-
Notifications
You must be signed in to change notification settings - Fork 9
Open
Labels
Description
Using StringCRC is actually quite bad for calculating a hash of the data, as 1 states
CRC-32 poses the highest risk for hash collisions. This hash function is generally not recommended for use. If a hub were to contain 77,163 hash values, the chance of a hash collision occurring is 50%, which is extremely high compared to other methods.
AllenInstitute/mies-utils-xop#1 has a WIP branch with XXH32 from 2 which has the following performance characteristics.
Function dostuff()
variable ref, i, numLoops = 1e5
string str = "abcdefghijklmnopqrstuvwxyz"

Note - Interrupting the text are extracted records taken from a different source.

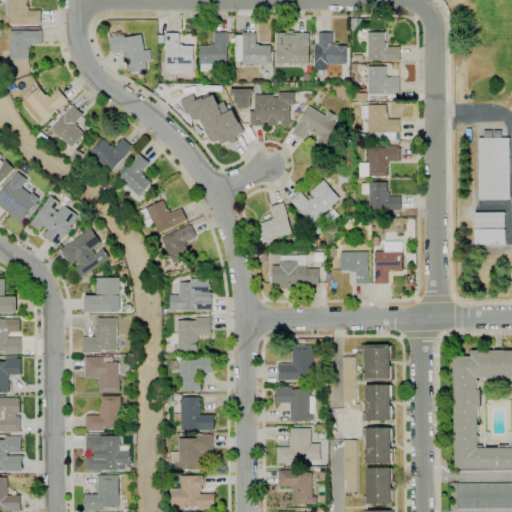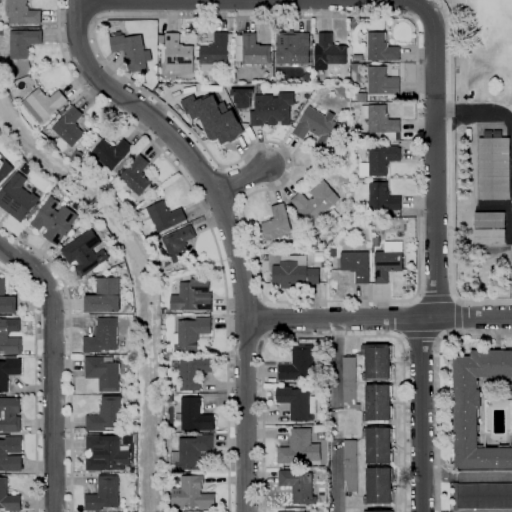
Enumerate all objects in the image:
road: (421, 5)
road: (97, 11)
building: (21, 13)
building: (22, 13)
building: (161, 39)
road: (76, 41)
building: (22, 42)
building: (23, 43)
building: (380, 47)
building: (292, 48)
building: (292, 48)
building: (381, 48)
building: (131, 49)
building: (250, 49)
building: (250, 50)
building: (132, 52)
building: (327, 52)
building: (328, 52)
building: (214, 53)
building: (214, 54)
building: (177, 55)
building: (178, 55)
building: (140, 75)
building: (381, 81)
building: (382, 82)
building: (342, 90)
building: (242, 97)
building: (362, 97)
building: (42, 103)
building: (43, 104)
building: (271, 108)
building: (272, 109)
building: (214, 117)
building: (214, 118)
building: (378, 119)
building: (380, 121)
building: (68, 126)
building: (316, 126)
building: (70, 127)
building: (319, 127)
building: (488, 133)
building: (497, 133)
building: (381, 139)
building: (394, 142)
building: (110, 153)
building: (111, 153)
building: (494, 153)
road: (289, 157)
building: (379, 160)
building: (379, 161)
building: (493, 165)
road: (223, 166)
building: (4, 168)
building: (5, 170)
building: (135, 175)
building: (136, 175)
road: (450, 176)
road: (241, 178)
building: (343, 178)
building: (494, 184)
building: (155, 195)
building: (16, 197)
building: (380, 197)
building: (17, 198)
building: (381, 198)
building: (148, 200)
building: (315, 201)
building: (316, 202)
road: (223, 209)
building: (164, 216)
building: (331, 216)
building: (162, 217)
building: (489, 219)
building: (53, 220)
building: (490, 220)
building: (54, 221)
building: (374, 221)
building: (276, 223)
building: (277, 224)
road: (226, 227)
building: (489, 236)
building: (180, 237)
building: (490, 237)
building: (71, 240)
building: (376, 242)
building: (179, 243)
building: (84, 253)
building: (85, 253)
building: (319, 257)
building: (387, 261)
building: (388, 261)
road: (435, 262)
building: (322, 264)
building: (355, 265)
building: (356, 265)
building: (294, 272)
building: (294, 273)
building: (191, 295)
building: (103, 296)
building: (193, 296)
building: (104, 297)
road: (435, 298)
building: (6, 300)
building: (7, 301)
road: (245, 303)
road: (458, 315)
road: (379, 318)
road: (265, 320)
building: (191, 334)
building: (9, 335)
road: (419, 335)
building: (10, 336)
building: (102, 336)
building: (102, 337)
road: (246, 337)
building: (346, 356)
building: (352, 356)
building: (376, 361)
building: (377, 362)
building: (297, 364)
building: (298, 364)
road: (52, 368)
building: (8, 371)
building: (8, 371)
building: (103, 372)
building: (106, 372)
building: (193, 372)
building: (194, 372)
road: (35, 382)
building: (349, 382)
building: (349, 384)
building: (322, 388)
building: (297, 402)
building: (377, 402)
building: (297, 403)
building: (378, 403)
building: (483, 409)
building: (483, 410)
road: (228, 411)
building: (9, 414)
building: (105, 414)
building: (9, 415)
building: (106, 415)
building: (193, 415)
building: (195, 416)
road: (459, 431)
building: (377, 445)
building: (378, 445)
building: (298, 448)
building: (298, 449)
building: (190, 450)
building: (191, 452)
building: (10, 453)
building: (105, 453)
building: (10, 454)
building: (106, 454)
building: (305, 464)
building: (349, 465)
building: (350, 466)
road: (466, 474)
road: (404, 477)
building: (297, 485)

str = ReplicateString(str, 10)
variable result
string resultStr
ref = stopmstimer(-2)
for(i = 0; i < numLoops; i += 1)
result = StringCrC(0, str)
endfor
printf "CRC32: %.15d, time: %f micro seconds\r", result, (stopmstimer(-2) - ref) / numLoops
ref = stopmstimer(-2)
for(i = 0; i < numLoops; i += 1)
result = MU_CalcHash(str, 0)
endfor
printf "XXHash32: %.15d, time: %f micro seconds\r", result, (stopmstimer(-2) - ref) / numLoops
ref = stopmstimer(-2)
for(i = 0; i < numLoops; i += 1)
resultStr = Hash(str, 3)
endfor
printf "MD5: %.15s, time: %f micro seconds\r", resultStr, (stopmstimer(-2) - ref) / numLoops
ref = stopmstimer(-2)
for(i = 0; i < numLoops; i += 1)
resultStr = Hash(str, 1)
endfor
printf "SHA256: %.15s, time: %f micro seconds\r", resultStr, (stopmstimer(-2) - ref) / numLoops
Endgives
•dostuff()
CRC32: 000001268438376, time: 0.198013 mikro seconds
XXHash32: 000001044162042, time: 0.467863 mikro seconds
MD5: 4e6405697346169, time: 1.934640 mikro seconds
SHA256: 6f6a4460cbd9241, time: 5.233524 mikro seconds
so while a tiny bit slower than CRC32 this is much faster as the other hash algorithms.
Adding this new hash would also allow us to move to XXhash from SHA* where we don't need cryptographic hashes.